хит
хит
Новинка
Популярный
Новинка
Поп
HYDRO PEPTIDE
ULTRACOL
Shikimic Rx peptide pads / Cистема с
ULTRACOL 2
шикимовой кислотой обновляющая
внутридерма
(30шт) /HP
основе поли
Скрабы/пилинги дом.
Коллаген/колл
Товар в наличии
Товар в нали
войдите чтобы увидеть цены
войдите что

--

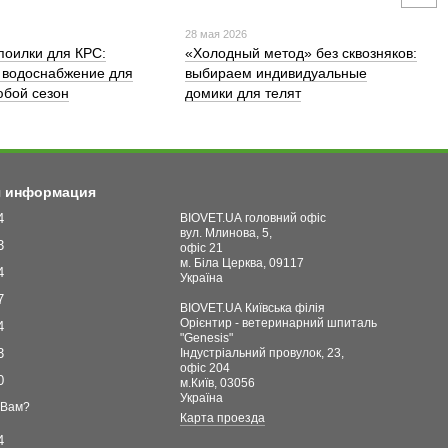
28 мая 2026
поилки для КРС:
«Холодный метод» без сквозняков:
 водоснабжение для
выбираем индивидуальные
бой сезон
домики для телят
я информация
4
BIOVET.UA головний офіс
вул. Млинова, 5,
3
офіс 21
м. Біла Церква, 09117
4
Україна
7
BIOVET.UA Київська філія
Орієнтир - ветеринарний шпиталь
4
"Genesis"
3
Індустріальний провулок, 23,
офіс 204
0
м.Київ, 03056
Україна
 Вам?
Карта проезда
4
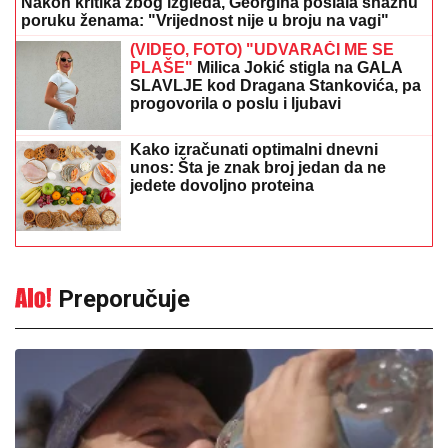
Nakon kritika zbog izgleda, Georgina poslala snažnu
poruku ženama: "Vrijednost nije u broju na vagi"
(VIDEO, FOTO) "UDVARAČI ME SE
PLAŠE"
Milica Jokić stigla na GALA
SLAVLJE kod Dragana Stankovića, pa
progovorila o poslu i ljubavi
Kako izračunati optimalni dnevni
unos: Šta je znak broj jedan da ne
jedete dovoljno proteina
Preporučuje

TASK TO COMPLETE: Show all of the lines above in which "BIOVET" is present.

WRITTEN SOLUTION:
BIOVET.UA головний офіс
BIOVET.UA Київська філія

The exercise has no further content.